## Extract to read

....................

At Kishinev, Herța bought himself the Balș Orphanage on Alexandrovskaya Avenue, demolished it in 1903, and had it rebuilt as a Baroque Revival villa by 1905. It was designed by a team of architects that included Heinrich Lonski of Austria-Hungary, and was considered one of Kishinev's most beautiful buildings, as well as a center for functions involving high society. Herța had a political role in the Russian Revolution of 1905, as it unfolded regionally. In October, his new home became an informal headquarters for the liberal faction of the Kishinev zemstvo, which soon became a chapter of the Constitutional Democratic Party. As a member of that group, Mayor Leopold Siținski made a half-joking proposal that Herța be proclaimed a Hospodar, or Prince, over the entirety of Bessarabia. Herța encouraged the growth of a progressive movement, giving his blessing to the appearance of Ion Pelivan's Romanian-language paper, called Basarabia. Ahead of the legislative elections in March 1906, Bessarabia's intellectuals split into factions. The radicalized youth, which cultivated Romanian nationalism and democratic ideals, recognized Pelivan as its informal leader. The conservative group, formed around Pavel Dicescu, supported education in Romanian, but was skeptical of other nationalist goals; its affiliates included Herța, Paul Gore, and Teodor Suruceanu. Their failure to embrace a common agenda hurt their chances in the election, and as a result all Bessarabian seats in the State Duma went to Russians and Russophiles.

In 1907, the Herța villa was briefly requisitioned by the Volhynian Life Guards Regiment, and was then leased to the Modern Theater. The "baron" was still based in Romania, where he also took his mother, Porfira. She died in Iași in December 1908, whereupon her remains were transported for interment in Bessarabia. In late 1910, Herța made one of his return trips to Kishinev; his train was stopped at Ungheni by the Special Corps of Gendarmes, who searched all the luggage and confiscated various books. By November 1911, he had moved to the Romanian capital, Bucharest. As a parting gift, he and Natalia donated to the charity led by Maria Hinna, which provided warm meals for Iași's underclass. Hinna later received his home in Iași, which she put up for public auction in December 1913.

In 1910, Herța was vice president of Titan Company, which manufactured cement and concrete blocks in Ilfov County, in what was then the unincorporated town of Dudești. In 1912, he took over as chairman from Mihail G. Cantacuzino, who was serving in the first Maiorescu cabinet; Herța was still recorded as chairman in March 1914. That same year, the factory was granted its own station by the state railway carrier, also servicing the suburb of Cățelu. In June 1913, Herța welcomed at Titan a delegation of the Romanian Polytechnic Society, led by Anghel Saligny, who praised the enterprise for the "superior quality [and] affordable pricing" of its products. He was involved in a joint venture with Fenicia Glassworks, operating the Maxut glass factory in Deleni-Maxut (opened in 1912, and sold to other investors in 1919). In May 1914, he and Alexandru Obregia established Providența Society, which traded in Romanian petroleum; as the largest contributor, he owned stock equivalent to 50,000 lei.

....................

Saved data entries
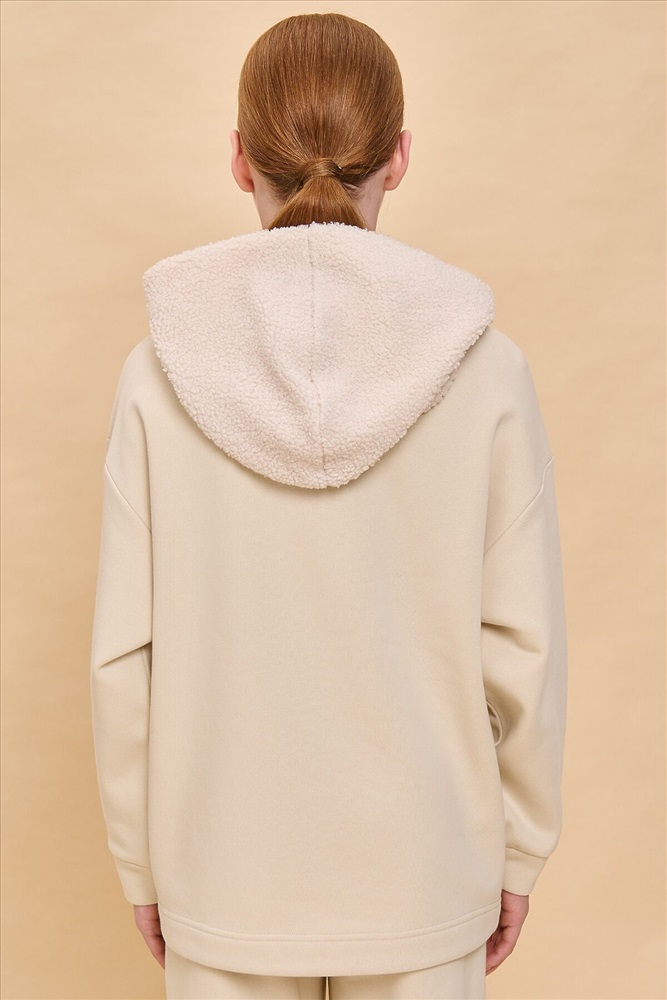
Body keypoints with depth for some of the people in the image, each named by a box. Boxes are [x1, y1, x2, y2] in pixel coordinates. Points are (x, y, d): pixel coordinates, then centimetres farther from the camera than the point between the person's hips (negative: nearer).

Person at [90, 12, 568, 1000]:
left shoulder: (161, 374, -14)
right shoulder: (485, 369, -14)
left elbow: (124, 654, -9)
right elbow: (522, 646, -9)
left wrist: (142, 862, 6)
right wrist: (520, 850, 6)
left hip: (226, 872, 1)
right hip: (423, 870, 0)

....................

## Task set
a. Reproduce the passage about Herța between "In 1907, the" and "in December 1913.", inclusive.
b. Carry on the passage about Herța from its final sentence.
The entries have no role in this work.

## Responses by task
a.
In 1907, the Herța villa was briefly requisitioned by the Volhynian Life Guards Regiment, and was then leased to the Modern Theater. The "baron" was still based in Romania, where he also took his mother, Porfira. She died in Iași in December 1908, whereupon her remains were transported for interment in Bessarabia. In late 1910, Herța made one of his return trips to Kishinev; his train was stopped at Ungheni by the Special Corps of Gendarmes, who searched all the luggage and confiscated various books. By November 1911, he had moved to the Romanian capital, Bucharest. As a parting gift, he and Natalia donated to the charity led by Maria Hinna, which provided warm meals for Iași's underclass. Hinna later received his home in Iași, which she put up for public auction in December 1913.

b.
The purpose of Herța's presence in Romania was being questioned in some circles: in April 1914, an anonymous source depicted him as a Russian spy. Herța answered with a publicized letter, indicating that Vasile Morțun of Internal Affairs had personally vetted him. During the first two years of World War I, when Romania still pursued neutrality, he continued to live in Bucharest; on 3 February 1916, he performed at the Romanian Atheneum, in a benefit recital for Italy's cultural institutions. Following The Romanian Debacle, during which the Central Powers took Bucharest and all of Wallachia, he escaped to Western Moldavia, which was still under Romanian control and defended by the Imperial Russian Army. He remained there just as the February Revolution had erupted in Russia. He only made his way back to Bessarabia as the uprising was unfolding, and was voted in as chairman of the zemstvo in Orgeyevsky Uyezd. He had registered as a zemstvo voter in Onișcani, where, in 1915, he owned 346 dessiatin (some 380 hectares).

Herța and Gore formed a close bond with Vladimir Cristi, who had been appointed Bessarabian Governor by the Russian Provisional Government; the three of them reacted against the Central Rada of Kiev, which wanted Bessarabia absorbed into a Greater Ukraine. They formulated their protest as a telegram ("in Romanian with Cyrillic characters"), addressing it to Borys Martos. The revolutionary climate offered impetus for the political solidarity of Romanian-speakers in Bessarabia, who soon after formed their own National Moldavian Party (PNM). As recounted by activist Elena Alistar, it stemmed from an initiative committee which was already functioning on 1 March. Its 40-some members included herself and Herța, alongside Gore, Nicolae Alexandri, Pan Halippa, and Simeon G. Murafa. The resulting party was formed on 5 April, when it elected Herța and Gore as its vice presidents, seconding chairman Vasile Stroescu. Herța was also made president of the Moldavian Cultural Society and the Moldavian School Board.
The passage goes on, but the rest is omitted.